2009
Petits commerces. Immeubles abandonnés. Des portraits architecturaux. Je dévisage ma ville à la recherche de ces lieux désolés et désolants. Architectures modestes et devantures barricadées. Accès interdits et portes closes. Facades aveugles. Ruines modernes, recouvertes de journaux, de grillages, de métal, de tissus, de graffitis. Non-lieux anonymes et sans adresse. Symboles des changements urbains, du désinvestissements dans les quartiers populaires. Illustrations flagrantes de la dégradation du tissu social de certains quartiers montréalais et de la gentrification des autres. Ces lieux livides et invisibles sont maintenant voués à la destruction. Et pourtant, je les trouve beaux dans leur silence. Ils m’attirent. Des tableaux plats, riches de textures et de signes parfois organiques, presque cabalistiques par moment, véritables installations urbaines aux matières sculpturales. Vocabulaire de rectangles et de lignes: une porte, deux fenêtres. Un chaos symétrique.
Dans ces images sans profondeur de champ, j’exacerbe la frontalité documentaire et la planéité des choses. Dans ces modestes façades, je retrouve aussi la suite et l’équivalent urbain des bunkers allemands que je photographiais depuis 2 ans sur les côtes de Normandie. Mêmes apparences glauques. Mêmes visages menaçants dans la pierre grise. La suite logique d’un travail sur des paysages occupés.
Et, malgré l’aspect statique des sujets, j’ai le sentiment de devoir faire vite.

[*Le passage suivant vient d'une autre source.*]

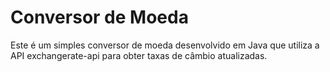 # Conversor de Moeda

Este é um simples conversor de moeda desenvolvido em Java que utiliza a API exchangerate-api para obter taxas de câmbio atualizadas.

Ces monuments du présent sont tous promis à une transformation éminente sinon à la destruction. Je documente frénétiquement autant que je met en valeur la nature sculpturale de ces sujets. Je laisse ensuite s’opérer le charme du réel.
Images rétives, résistance visuelle, rage de voir. Je photographie, tentant de donner une certaine noblesse, un aspect monumental à ces lieux voués à la disparition.